Another day ends and I finish my walk…

Comfort calls. We are mostly creatures of habit. Some of you mavericks out there plunge into the rapids and shake off your cares so easily, but the rest of us? We need to push ourselves into doing something new. Find a different chair to sit in. This doesn’t have to be a “we’re moving to China so I can see if I’m happier there”. The subtle changes expand our minds and hearts. The night my whole family sat in Charleston,S.C. facing down a platter of escargot. And we all slurped them down and laughed. We ate that stuff and survived. I’ll always remember our first trip to Charleston.

friendly horses are our neighbors…

With one full month of summer left to us, why don’t you change? Read the new before heading out for work. Grab coffee and sit down and focus on the taste. I throw back shots of espresso, when the iced coffee I slowly sipped later this afternoon brought happiness. I was hanging out with my girls, in the bohemian chic part of Cincinnati. Surprise! We have it here too:). Grab your kid and go to a ballgame. Eat the hotdogs. Laugh and yell. Try to catch a foul ball. Then go home and sit in a different chair to catch up on Yellowstone or Stranger Things.

Cool bourbon on a steamy night on the porch swing…

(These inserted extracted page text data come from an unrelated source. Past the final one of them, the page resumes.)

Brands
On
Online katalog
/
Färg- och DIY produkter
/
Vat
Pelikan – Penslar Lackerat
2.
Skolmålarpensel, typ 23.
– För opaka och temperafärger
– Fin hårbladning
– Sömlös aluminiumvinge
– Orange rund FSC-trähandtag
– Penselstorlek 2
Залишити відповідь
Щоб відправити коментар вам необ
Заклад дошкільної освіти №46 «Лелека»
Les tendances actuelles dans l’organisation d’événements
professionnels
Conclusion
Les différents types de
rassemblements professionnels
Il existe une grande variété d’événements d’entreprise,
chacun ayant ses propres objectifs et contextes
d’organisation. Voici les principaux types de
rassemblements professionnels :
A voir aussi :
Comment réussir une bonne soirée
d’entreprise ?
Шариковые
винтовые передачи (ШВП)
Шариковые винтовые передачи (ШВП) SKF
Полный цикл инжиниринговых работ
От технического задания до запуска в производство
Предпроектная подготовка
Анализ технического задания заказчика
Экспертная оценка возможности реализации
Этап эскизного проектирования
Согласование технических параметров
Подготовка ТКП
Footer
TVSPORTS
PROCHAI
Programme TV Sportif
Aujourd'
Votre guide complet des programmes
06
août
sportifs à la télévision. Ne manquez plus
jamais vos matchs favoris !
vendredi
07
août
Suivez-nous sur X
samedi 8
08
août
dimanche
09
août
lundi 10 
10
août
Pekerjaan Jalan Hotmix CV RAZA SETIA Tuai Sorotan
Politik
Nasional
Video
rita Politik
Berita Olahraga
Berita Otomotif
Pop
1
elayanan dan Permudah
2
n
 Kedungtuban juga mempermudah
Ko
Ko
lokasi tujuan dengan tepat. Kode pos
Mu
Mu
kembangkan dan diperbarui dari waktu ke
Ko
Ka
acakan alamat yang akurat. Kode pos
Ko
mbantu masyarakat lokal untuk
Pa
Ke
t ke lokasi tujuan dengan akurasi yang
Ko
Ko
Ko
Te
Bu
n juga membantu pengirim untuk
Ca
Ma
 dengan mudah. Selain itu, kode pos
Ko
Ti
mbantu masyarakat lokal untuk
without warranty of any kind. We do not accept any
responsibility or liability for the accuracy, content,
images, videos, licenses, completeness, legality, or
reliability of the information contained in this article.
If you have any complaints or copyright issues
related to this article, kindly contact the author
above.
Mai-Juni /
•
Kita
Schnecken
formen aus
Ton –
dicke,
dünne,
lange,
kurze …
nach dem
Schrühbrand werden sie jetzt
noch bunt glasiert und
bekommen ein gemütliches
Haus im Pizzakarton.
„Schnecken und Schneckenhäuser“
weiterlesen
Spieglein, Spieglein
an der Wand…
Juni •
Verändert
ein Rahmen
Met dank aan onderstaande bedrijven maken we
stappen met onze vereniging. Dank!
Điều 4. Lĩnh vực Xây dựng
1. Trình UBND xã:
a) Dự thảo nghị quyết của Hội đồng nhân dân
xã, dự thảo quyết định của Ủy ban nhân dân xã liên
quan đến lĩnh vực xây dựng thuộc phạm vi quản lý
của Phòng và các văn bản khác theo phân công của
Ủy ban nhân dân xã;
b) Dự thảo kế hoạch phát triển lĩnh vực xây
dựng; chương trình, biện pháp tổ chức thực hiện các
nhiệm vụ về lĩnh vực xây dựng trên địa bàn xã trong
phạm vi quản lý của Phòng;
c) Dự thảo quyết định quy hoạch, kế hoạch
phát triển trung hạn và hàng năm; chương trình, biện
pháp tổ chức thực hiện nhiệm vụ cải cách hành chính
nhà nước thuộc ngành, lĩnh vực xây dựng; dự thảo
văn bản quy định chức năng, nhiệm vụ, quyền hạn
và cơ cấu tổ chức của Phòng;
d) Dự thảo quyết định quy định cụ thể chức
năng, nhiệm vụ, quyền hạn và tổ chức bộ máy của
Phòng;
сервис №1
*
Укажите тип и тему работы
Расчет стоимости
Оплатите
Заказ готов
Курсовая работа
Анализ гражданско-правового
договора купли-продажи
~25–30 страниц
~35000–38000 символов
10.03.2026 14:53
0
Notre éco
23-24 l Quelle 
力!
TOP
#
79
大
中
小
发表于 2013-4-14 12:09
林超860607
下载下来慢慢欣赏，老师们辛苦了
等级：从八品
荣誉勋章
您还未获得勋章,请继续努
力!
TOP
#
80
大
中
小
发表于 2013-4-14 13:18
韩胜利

I know we’re blessed to have a beautiful farm and this larger (just when we became empty nesters too) new home. We had little homes for so very long, that I am beyond thankful for this. Back to your point of view… When we’re almost to the farm, we drive rolling back roads and count how many people are whiling away the afternoon just sitting on the porch. Not reading. Not playing any games from what we can see. Yes, our neighbors sit and watch the world go by. Do that, would you? Look for late season fireflies. If you’re lucky enough to live in a bustling city, then open your window and let the sounds find you. Sit at an outdoor cafe and watch. Just enjoy the people around you. I wish you armfuls of happiness this August.